The controller module top surface bus connectors in the embodiment
shown are a first bus connector 40 and a second bus connector 42,
both of which, in the embodiment shown, are 96-pin DIN shells
populated with female contacts (receptacles).
[0030] The controller module 36 shown in FIG. 1 includes additional
connectors and features. These include a universal serial bus
(USB)-compatible connector 44 that can drive at least a dedicated
printer, and in some embodiments provides connectivity for
configuring the servomotor controller 10 as a satellite unit. An
RJ-11 (modular telephone style, configured as a serial port
compliant with Electrical Industry Association (EIA) successor
International Electrotechnical Commission (IEC) Recommended
Standard (RS) IEC-232) connector 46 supports a variety of
input/output functions such as printers, barcode scanners,
transducers, and the like. An RJ-45 (Ethernet.RTM. 10/100baseT
style) connector 48 is used in the controller module 36 for
interface to a variety of proprietary communications protocols,
such as Visual Supervisor.RTM., the DiamlerChrysler Plant Floor
Communication System (PFCS), and equivalent signals for General
Motors (GM), Ford, and other manufacturers' proprietary
communication systems. A two-pin proprietary connector 50 provides
backup power to the controller module 36. The final connector shown
in the controller module 36 embodiment is a 6-pin rectangular
connector 52 of a proprietary style, which connector supports a
proprietary bus, and may be used to connect the controller module
36 to selected external I/O devices with pin and protocol
assignments supporting the proprietary bus.
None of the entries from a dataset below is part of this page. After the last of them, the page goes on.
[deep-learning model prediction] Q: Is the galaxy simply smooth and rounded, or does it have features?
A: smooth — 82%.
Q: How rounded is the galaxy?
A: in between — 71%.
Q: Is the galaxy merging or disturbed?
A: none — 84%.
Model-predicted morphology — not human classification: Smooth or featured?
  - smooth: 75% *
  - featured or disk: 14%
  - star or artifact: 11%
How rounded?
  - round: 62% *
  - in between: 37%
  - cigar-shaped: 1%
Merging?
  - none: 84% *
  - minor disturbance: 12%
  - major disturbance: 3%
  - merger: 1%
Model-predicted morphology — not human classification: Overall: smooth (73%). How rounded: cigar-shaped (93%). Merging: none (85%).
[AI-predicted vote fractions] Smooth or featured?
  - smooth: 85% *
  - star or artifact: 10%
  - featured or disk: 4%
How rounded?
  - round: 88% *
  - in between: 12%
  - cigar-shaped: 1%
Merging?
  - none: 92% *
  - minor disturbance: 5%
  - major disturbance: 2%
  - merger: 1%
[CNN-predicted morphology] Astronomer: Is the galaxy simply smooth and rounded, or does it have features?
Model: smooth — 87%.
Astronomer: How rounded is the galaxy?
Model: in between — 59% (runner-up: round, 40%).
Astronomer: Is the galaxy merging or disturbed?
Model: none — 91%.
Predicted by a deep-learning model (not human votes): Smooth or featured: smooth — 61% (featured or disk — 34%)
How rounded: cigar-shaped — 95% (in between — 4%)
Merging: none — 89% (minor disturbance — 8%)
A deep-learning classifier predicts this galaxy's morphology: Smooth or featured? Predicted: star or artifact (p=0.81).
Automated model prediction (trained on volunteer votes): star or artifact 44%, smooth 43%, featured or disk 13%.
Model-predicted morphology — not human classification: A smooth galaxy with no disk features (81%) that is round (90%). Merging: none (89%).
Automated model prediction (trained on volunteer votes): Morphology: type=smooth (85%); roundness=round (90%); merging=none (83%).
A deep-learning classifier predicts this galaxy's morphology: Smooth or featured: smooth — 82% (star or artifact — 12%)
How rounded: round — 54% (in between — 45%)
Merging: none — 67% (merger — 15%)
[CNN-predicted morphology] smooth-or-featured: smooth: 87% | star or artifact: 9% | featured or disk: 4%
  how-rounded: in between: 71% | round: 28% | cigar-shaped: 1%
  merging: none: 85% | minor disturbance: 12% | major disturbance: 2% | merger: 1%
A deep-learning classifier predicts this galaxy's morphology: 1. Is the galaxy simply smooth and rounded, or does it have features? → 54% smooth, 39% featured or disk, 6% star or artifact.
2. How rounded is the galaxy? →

[0031] In addition to connectors, the embodiment shown includes
switches, such as a multiple-position dual-inline-package (DIP)
switch 54 that allows parameters to be selected by hand where
automated detection may be ineffective or inconvenient, such as
selection between PFCS and other proprietary communication
protocols and the like, and a switch 56 enabling battery backup of
clock and static memory functions.
[0032] FIG. 1 further shows a Keypad/Display module 58 embodiment
that sits atop a module stack. Most styles of Keypad/Display module
58 can provide at least minimal user interface, such as a torque
readout display 60, a keypad 62 for local input such as controlling
the application of a nutrunner 30 to a load, and the like.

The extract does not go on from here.